Second Reading SpeechMr Ruddock (Berowra)
That the bill be now read a second time.
This bill repeals the Complaints (Australian Federal Police) Act 1981 and inserts a new part into the Australian Federal Police Act 1979 to modernise the complaints and professional standards regime within the Australian Federal Police. The bill also amends the Ombudsman Act 1976 to align the Ombudsman's administrative review role over the AFP more closely with the role it has in relation to other Australian government agencies.
In 2002 the Commissioner of the AFP commissioned the Hon. William Fisher to review the AFP complaints and professional standards regime. Fisher found that the AFP's current disciplinary system is inconsistent with modern management practices and the organisational needs of the AFP, and that its focus on punitive outcomes, adversarial structure and formalised processes has caused delay and unnecessary dispute. He recommended that the AFP adopt a managerial approach to performance issues, backed by the sanctions of dismissal and criminal prosecution in serious cases. This bill implements the bulk of Fisher's recommendations.
It provides for a new professional standards regime for the AFP which will categorise all matters raised in relation to AFP professional standards according to their nature and seriousness. Minor complaints will be dealt with by local managers, and may be addressed by educational and other non-punitive remedial measures. More serious complaints, including some corruption issues, will be investigated by the AFP's professional standards unit and may result in criminal charges or a recommendation for termination of employment.
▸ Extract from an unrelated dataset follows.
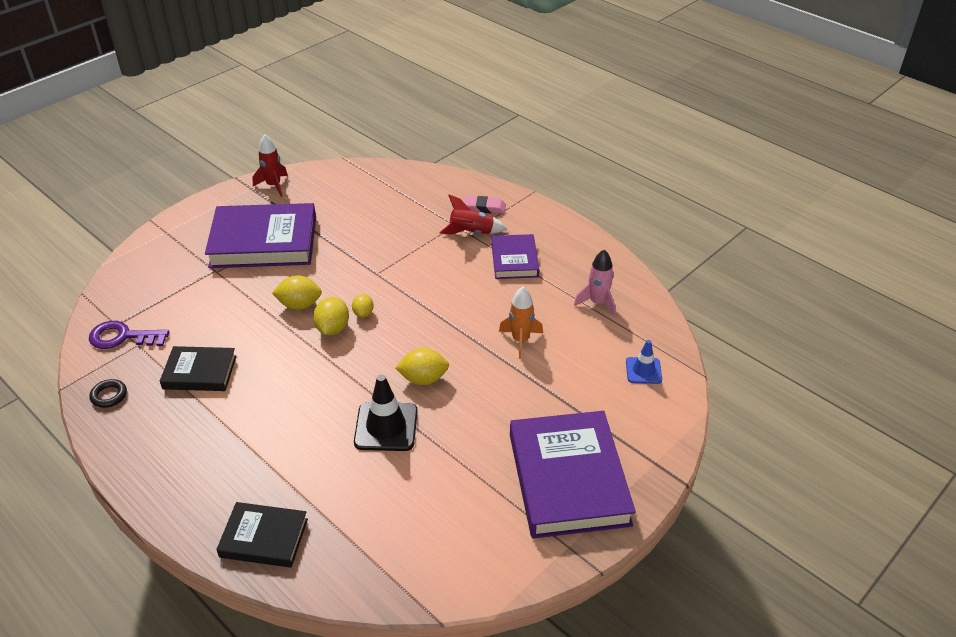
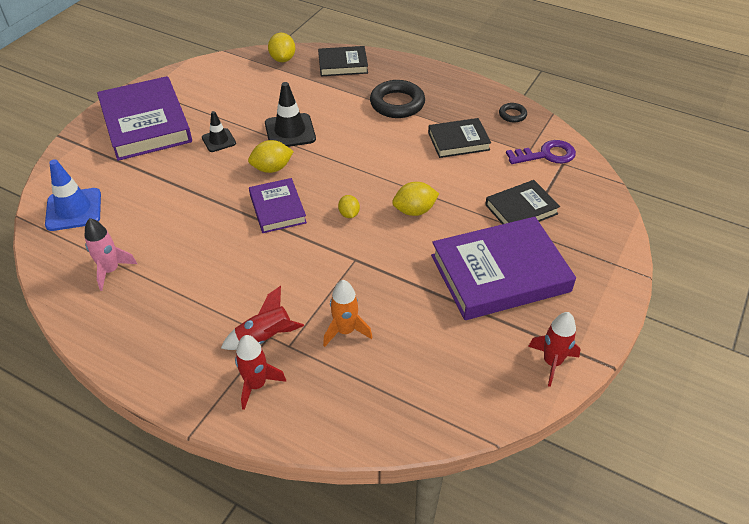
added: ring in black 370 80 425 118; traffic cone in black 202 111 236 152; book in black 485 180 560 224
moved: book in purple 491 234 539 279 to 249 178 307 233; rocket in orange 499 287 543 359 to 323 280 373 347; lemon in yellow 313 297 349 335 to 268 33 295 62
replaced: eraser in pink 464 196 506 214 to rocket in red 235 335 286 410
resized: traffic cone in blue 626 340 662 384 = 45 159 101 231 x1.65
Corruption issues will also be notified to the Integrity Commissioner under the Law Enforcement Integrity Commissioner Bill. Within this graduated approach, there will be scope for matters initially classified at a particular level to be transferred to another agency as investigation proceeds.
The primary responsibility for the resolution of AFP complaint and professional conduct issues will rest with the AFP. The bill places an obligation on the AFP Commissioner to ensure that appropriate action is taken to deal with all AFP conduct and practices issues.
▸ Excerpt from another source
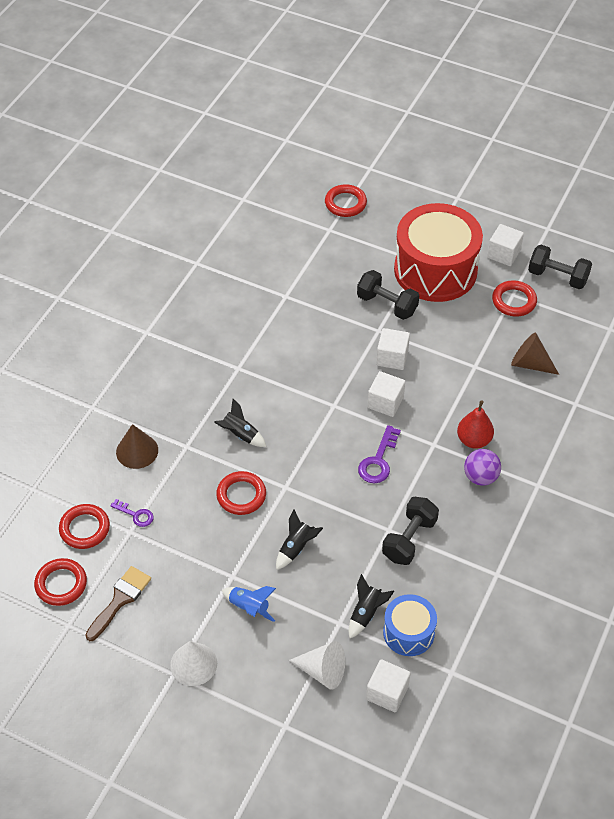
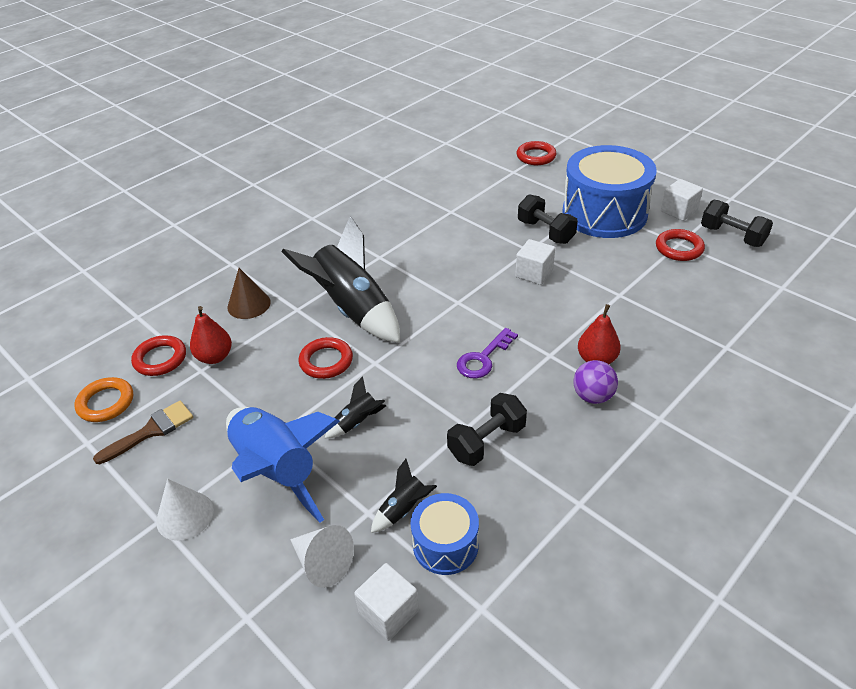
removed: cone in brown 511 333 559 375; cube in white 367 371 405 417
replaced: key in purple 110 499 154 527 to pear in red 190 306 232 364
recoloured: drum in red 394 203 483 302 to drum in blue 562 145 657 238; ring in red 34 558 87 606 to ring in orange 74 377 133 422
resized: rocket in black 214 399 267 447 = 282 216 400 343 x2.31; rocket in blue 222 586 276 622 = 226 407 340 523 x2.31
The bill revises the role of the Ombudsman. The Ombudsman will retain the capacity to intervene in serious cases and will have a review role in relation to the AFP's administration of the new act. The Ombudsman will no longer be required to be directly involved in the investigation of all complaints. This will enable the Ombudsman to focus resources on more serious matters. The bill provides for review by the Ombudsman of the AFP's handling of conduct and practices issues, both annually and on an ad hoc basis.
Overall, these changes will produce a system that is far less adversarial, faster and significantly more efficient. This system will prove more satisfactory not only for the AFP and the Ombudsman but also for people who raise complaints about actions taken by the AFP.
I commend the bill to the House and present the explanatory memorandum.
Debate (on motion by Ms Roxon) adjourned.